There is a shuttle bus network to take individual visitors and travel groups alike around the scenic spots in the park.
The first place we went to this morning was just breathtaking.
There was a delicate layer of hoar frost on all things:
…and the sun was just coming up to start melting it all away:
I almost froze my butt off trying to capture the beauty of the place:
But even where I failed, I felt that it was still absolutely worth it, because…
…BEING there seemed rewarding enough:
I guess from these photographs, you would probably think that there weren’t that many people around:
In fact, the whole place was infested with camera enthusiasts like myself:
They were literally swarming around the area.
…I even saw one guy haul around a digital medium format from Sweden that must have cost something between 10 to 30 grand. Envy raises its monstrous head. Damn!
Anyway, the landscapes were awesome:
The Altai mountains were solemnly towering in the distance:
And eventually we came to a large body of water, the famous Kanas lake:
It is almost as big as Loch Ness in Scotland (45km² vs. 56km²), and almost as deep (188m vs. 230m).
And here’s the cool part: there is supposed to be a MONSTER in it too!
Of course I didn’t see it though:
Apparently, there is a population of large Siberian salmons living in the lake – fish that can grow up to 3 or 4 meters in length. Maybe they are responsible for the monster myth?

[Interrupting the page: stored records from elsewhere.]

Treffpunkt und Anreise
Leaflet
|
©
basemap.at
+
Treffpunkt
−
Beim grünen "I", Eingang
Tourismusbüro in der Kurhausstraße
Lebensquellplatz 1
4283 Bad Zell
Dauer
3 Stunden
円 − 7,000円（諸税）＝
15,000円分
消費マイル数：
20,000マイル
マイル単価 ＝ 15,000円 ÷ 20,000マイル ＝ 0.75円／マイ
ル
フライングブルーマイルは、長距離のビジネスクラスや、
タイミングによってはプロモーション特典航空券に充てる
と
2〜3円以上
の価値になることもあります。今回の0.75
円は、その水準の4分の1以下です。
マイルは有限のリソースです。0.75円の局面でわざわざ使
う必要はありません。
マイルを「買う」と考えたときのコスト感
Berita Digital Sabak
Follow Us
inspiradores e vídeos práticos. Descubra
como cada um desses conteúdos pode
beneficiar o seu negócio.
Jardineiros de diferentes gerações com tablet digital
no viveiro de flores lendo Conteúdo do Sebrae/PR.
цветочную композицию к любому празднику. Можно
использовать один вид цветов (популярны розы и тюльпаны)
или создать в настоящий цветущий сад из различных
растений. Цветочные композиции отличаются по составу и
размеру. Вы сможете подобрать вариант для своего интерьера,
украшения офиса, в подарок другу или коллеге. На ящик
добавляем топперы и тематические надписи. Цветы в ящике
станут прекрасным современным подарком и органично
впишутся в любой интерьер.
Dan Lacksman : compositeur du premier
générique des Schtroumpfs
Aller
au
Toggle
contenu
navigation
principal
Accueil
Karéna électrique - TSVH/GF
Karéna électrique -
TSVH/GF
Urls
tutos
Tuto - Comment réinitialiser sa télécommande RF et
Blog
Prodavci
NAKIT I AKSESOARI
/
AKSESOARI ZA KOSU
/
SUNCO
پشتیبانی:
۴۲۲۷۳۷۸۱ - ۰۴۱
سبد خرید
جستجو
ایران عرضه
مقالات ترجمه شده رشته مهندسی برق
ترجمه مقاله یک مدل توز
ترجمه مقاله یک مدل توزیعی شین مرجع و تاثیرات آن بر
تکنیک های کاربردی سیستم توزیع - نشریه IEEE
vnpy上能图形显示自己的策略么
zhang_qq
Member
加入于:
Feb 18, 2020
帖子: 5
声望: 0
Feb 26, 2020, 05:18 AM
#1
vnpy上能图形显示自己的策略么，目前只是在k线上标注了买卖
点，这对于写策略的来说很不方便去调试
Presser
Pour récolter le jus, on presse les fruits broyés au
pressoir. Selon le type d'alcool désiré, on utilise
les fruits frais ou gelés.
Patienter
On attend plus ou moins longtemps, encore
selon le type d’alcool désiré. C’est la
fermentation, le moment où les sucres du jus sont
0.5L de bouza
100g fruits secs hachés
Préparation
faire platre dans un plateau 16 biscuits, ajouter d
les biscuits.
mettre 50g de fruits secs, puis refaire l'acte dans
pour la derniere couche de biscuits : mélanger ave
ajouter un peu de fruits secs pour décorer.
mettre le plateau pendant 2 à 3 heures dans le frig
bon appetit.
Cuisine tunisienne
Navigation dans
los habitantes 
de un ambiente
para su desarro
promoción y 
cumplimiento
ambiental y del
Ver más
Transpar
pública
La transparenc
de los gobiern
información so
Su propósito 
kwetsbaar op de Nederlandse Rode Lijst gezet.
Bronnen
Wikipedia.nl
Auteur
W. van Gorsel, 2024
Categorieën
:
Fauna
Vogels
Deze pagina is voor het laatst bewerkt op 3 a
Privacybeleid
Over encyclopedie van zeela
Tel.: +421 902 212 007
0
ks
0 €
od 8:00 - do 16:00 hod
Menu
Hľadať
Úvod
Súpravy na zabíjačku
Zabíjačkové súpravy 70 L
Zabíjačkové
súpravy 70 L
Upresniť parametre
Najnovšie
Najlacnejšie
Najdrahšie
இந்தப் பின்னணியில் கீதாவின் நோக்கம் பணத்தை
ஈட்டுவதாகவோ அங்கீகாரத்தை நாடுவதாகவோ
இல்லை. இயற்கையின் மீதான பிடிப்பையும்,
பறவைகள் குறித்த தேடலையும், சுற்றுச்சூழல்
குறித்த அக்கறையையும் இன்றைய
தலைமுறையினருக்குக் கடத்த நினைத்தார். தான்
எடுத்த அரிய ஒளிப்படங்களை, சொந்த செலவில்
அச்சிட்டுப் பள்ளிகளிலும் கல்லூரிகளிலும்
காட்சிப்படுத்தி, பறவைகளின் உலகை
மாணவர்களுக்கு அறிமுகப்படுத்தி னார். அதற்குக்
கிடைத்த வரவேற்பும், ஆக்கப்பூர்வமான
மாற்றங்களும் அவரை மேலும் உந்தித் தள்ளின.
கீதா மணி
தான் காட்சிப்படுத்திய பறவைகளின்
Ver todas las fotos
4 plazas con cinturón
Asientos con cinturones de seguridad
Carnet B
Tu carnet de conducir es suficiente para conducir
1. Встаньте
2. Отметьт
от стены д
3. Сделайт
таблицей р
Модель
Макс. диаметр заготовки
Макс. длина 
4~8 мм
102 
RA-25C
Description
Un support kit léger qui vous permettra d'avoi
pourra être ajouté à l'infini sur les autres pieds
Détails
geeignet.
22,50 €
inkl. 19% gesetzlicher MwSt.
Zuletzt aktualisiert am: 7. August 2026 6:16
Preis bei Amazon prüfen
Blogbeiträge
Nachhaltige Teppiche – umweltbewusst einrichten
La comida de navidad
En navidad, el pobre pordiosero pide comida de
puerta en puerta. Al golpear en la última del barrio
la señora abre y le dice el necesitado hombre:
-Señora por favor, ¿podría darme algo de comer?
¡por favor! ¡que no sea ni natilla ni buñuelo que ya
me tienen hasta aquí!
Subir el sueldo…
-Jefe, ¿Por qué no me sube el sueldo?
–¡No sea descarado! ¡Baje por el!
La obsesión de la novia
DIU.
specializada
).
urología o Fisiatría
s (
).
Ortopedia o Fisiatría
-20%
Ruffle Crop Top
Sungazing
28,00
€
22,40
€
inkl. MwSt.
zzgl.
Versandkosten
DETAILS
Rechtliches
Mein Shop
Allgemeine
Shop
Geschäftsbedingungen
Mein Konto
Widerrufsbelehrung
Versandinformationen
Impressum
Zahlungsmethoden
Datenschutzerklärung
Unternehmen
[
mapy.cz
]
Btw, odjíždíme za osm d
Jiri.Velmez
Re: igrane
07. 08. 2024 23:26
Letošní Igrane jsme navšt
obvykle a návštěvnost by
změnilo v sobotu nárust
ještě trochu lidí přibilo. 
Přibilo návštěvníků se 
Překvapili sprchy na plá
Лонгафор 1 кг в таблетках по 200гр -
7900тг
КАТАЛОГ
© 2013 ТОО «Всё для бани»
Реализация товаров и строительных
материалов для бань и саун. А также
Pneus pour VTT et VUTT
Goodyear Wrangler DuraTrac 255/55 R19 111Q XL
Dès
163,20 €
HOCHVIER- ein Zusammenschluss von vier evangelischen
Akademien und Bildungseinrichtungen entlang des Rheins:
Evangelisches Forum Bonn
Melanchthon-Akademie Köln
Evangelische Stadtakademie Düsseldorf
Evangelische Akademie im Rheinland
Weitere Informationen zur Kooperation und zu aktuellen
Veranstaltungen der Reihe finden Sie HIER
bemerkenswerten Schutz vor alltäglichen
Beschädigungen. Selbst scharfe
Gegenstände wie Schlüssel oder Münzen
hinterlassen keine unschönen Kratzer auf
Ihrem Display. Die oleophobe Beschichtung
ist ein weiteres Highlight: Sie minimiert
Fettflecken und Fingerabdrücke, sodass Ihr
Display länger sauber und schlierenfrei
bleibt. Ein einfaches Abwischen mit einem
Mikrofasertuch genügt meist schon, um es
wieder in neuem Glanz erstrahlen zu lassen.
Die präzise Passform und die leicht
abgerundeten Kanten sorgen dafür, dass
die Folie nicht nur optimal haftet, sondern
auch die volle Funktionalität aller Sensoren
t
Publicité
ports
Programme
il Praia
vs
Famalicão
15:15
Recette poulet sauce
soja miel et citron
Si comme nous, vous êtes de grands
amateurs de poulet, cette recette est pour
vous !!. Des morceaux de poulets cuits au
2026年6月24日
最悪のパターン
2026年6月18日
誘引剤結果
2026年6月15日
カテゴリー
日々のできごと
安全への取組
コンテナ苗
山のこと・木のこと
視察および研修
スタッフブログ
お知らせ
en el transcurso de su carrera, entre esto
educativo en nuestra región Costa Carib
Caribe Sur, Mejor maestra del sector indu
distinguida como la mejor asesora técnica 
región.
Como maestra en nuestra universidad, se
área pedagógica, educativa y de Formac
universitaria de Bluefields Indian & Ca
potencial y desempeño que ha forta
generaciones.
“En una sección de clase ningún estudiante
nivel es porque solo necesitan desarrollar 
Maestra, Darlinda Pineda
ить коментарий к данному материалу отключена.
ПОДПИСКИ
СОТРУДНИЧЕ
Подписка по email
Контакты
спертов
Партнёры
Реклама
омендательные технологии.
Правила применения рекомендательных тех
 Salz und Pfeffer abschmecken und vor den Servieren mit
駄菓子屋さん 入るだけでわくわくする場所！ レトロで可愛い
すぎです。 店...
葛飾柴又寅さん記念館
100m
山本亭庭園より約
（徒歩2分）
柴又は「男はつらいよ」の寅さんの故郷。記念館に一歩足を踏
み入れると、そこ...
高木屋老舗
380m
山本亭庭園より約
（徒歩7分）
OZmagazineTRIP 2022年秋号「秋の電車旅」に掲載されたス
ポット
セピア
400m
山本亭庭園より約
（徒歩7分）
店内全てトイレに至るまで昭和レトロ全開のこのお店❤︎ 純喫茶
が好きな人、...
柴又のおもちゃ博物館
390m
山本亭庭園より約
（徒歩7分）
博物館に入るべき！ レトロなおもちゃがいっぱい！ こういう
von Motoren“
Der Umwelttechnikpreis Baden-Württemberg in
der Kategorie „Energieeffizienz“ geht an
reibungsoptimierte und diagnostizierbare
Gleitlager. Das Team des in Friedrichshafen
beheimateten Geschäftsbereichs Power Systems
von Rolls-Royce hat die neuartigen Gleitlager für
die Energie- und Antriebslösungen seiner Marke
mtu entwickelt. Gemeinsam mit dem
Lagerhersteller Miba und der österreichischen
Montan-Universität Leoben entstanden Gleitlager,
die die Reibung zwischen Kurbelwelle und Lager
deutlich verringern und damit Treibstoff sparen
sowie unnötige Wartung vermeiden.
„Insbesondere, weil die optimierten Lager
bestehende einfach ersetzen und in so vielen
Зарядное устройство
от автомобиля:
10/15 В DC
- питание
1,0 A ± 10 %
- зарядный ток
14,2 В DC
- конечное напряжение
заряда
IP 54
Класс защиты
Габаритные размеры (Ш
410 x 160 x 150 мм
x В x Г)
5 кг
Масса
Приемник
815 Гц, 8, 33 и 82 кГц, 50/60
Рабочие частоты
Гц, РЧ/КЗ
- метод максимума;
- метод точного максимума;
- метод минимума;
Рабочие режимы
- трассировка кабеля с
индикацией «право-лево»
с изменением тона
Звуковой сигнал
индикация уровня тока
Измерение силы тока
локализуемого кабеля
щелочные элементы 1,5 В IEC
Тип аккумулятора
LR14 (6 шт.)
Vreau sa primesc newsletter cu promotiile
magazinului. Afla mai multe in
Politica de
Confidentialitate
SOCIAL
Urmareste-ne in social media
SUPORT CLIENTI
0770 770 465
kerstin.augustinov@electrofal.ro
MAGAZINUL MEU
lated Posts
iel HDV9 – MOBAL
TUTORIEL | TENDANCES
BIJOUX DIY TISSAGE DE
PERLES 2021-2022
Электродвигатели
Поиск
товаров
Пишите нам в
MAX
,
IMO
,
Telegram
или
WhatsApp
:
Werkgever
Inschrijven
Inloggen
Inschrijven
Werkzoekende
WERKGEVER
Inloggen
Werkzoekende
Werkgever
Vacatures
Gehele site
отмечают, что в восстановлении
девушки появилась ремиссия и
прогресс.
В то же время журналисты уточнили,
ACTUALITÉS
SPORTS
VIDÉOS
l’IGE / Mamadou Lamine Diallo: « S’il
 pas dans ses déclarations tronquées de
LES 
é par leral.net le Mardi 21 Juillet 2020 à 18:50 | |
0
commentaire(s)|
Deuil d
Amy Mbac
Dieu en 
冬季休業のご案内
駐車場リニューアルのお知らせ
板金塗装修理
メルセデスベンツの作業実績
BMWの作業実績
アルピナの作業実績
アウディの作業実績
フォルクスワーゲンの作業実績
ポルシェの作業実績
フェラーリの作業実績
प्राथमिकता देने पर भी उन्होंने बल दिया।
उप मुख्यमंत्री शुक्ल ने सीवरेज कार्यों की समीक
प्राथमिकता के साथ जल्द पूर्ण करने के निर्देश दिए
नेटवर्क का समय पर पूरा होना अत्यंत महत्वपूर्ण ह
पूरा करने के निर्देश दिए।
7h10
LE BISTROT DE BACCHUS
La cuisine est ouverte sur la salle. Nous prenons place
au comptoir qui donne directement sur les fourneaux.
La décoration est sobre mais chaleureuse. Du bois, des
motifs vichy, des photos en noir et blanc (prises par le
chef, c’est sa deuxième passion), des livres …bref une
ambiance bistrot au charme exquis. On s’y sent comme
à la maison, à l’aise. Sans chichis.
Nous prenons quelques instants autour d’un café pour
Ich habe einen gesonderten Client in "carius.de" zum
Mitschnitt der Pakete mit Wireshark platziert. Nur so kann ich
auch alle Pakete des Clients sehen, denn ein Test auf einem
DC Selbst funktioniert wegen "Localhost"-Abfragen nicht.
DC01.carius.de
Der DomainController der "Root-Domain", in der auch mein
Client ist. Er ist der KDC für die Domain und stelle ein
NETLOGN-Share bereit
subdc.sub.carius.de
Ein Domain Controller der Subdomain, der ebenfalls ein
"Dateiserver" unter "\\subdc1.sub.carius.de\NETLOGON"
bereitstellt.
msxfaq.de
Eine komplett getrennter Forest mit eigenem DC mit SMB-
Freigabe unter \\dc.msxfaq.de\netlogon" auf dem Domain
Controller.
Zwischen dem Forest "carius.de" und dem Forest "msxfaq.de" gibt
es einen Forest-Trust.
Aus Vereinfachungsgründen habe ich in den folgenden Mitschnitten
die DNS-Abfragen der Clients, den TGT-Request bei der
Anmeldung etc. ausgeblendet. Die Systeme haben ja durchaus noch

Anyway, I didn’t see any of them either.
Kanas Lake just looked like an emerald resting in the mountains, much like the ones I had seen in April 2008 near Lanzhou:
We decided to climb up a nearby hill to get a top view of the lake:
I had a laugh when I saw the viewing platform, which looked kind of like Asterix’ helmet:
And of course, there were more monsters up there:
That night, we went out and stood in the cold to look at the night sky above:
I figured the monsters were probably doing the same.